Not all the US money is used for the stated goal of executing its counter-insurgency drug-war plan. At least some funds are diverted for the purpose of silencing the opposition and repressing criticism of the government, according to Karen Spring. “Many people in Honduras see the US as using the War on Drugs to justify militarization in Honduras. The reason for this widespread suspicion is that there’s a growing social movement in the streets to say no to the coup and the people who have taken power, and the increased funding from the US to the military and the police is being used to repress this movement,” Spring told The Fix.
UN Special Rapporteur to Honduras Margaret Sekaggya gave an account of an atmosphere in Honduras were journalists are routinely killed, human rights observers are threatened by police, and the rights of indigenous peoples are trampled upon. She collected evidence that police at senior levels had impeded investigations and obfuscated justice.
On March 24, 2011, 6,000 teachers, mainly women, took to the streets to protest the suspension of their salaries. The protesters were met with tear gas and live ammunition—one was killed, and 20 women were arrested on “sedition” charges.

> _Data section_:
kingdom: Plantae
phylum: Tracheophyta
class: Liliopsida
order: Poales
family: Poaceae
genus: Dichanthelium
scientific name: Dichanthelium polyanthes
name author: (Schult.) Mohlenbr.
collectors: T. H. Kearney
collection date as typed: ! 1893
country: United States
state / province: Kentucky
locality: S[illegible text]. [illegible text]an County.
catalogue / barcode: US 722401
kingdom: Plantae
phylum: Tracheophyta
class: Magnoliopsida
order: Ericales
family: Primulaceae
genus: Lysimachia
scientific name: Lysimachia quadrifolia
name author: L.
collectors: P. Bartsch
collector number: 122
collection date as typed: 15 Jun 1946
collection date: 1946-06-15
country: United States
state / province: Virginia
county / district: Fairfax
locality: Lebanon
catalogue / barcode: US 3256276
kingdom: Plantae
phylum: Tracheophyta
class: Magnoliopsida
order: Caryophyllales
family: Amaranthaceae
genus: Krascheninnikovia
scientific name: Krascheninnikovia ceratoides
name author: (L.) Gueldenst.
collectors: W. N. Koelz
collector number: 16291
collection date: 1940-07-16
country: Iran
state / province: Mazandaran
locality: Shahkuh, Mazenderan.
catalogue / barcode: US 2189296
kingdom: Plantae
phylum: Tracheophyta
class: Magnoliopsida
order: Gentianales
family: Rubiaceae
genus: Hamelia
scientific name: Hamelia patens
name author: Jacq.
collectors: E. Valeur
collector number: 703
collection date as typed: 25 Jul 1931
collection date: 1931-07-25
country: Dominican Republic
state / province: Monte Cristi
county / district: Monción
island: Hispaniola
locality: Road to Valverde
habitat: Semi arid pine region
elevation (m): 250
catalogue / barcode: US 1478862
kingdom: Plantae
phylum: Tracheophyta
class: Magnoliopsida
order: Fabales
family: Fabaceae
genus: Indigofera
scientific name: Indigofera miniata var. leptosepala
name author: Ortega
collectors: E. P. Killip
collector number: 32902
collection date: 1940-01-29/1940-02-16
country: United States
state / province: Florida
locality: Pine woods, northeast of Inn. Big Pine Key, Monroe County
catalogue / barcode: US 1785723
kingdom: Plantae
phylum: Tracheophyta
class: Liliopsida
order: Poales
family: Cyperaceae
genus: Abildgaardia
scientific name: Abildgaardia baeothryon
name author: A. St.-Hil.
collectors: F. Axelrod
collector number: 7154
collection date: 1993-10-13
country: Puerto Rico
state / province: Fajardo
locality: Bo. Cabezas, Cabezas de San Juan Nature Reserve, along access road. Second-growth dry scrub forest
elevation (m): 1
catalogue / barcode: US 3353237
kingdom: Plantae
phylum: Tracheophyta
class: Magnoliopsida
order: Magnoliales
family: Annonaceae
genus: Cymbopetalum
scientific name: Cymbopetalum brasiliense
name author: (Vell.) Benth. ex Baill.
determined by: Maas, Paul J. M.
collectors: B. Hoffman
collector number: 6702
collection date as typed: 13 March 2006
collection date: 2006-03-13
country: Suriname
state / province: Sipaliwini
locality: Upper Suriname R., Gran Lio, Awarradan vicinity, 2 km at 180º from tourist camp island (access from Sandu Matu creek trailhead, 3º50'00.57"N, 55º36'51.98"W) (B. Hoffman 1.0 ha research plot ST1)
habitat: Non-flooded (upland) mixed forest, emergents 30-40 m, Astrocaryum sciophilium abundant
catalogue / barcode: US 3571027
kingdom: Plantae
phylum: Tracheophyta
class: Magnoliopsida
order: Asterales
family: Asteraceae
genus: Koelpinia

> _The tasks_:
1 - From the paragraph of the passage on Honduras that begins "UN Special Rapporteur," list every problem that the Special Rapporteur's account and evidence describe.
2 - Condense the paragraph of the passage on Honduras that begins "Not all the US money" into two or three sentences, keeping its main facts.
3 - Carry on the passage on US funding and repression in Honduras, starting after its final sentence.

> _The responses_:
1 -
- Journalists are routinely killed.
- Human rights observers are threatened by police.
- The rights of indigenous peoples are trampled upon.
- Police at senior levels impeded investigations.
- Police at senior levels obfuscated justice.

2 - According to Karen Spring, some US funds meant for the counter-insurgency drug war are diverted to silence opposition and repress criticism of the government. She told The Fix that many Hondurans believe the US uses the War on Drugs to justify militarization. The suspicion arises because increased US funding to the military and police is being used to repress a growing street movement against the coup and those who took power.

3 -
Drugs are not the only economic interest in Honduras. The post-coup government has been selling concessions to multinationals for the right to extract the nation’s natural resources. For example, Ahuas, where the massacre occurred, is in a region rich in oil.
Spring, who remains on the ground in Honduras, told The Fix, “Since the massacre, there’s an increased militarization of the area where Ahuas is….I was speaking with an indigenous leader yesterday who said that the US and Honduran military have ongoing joint operations in parts of his country, specifically where there are strong petroleum interests.”
Other concessions, like mining and hydroelectric dams, have also been sold to multinational or North American companies. The Honduran congress is privatizing the country’s electrical systems, water systems and ports. Meanwhile, labor rights are under assault, as the government builds autonomous economic zones in which transnational investors and corporations write their own laws and avoid taxes.
Many Hondurans, as well as such outside observers as Main and Spring, support the call by members of the House of Representatives to end military support to their country. Most of the names on the letter are Democrats. “A clear, strong demand coming from the Honduran people is the suspension of US police and military assistance,” Main told The Fix. “But in the US congress, those who back the Obama administration’s policy are the most right-wing members, such as those from South Florida.”
Some of the US drug-war funding is diverted by the coup government for the purpose of silencing the opposition and repressing criticism.
He added, “Honduras is a showcase for everything that’s wrong with the US militarization of Latin America in the name of the drug war. But most Americans don’t even know that this is taking place.”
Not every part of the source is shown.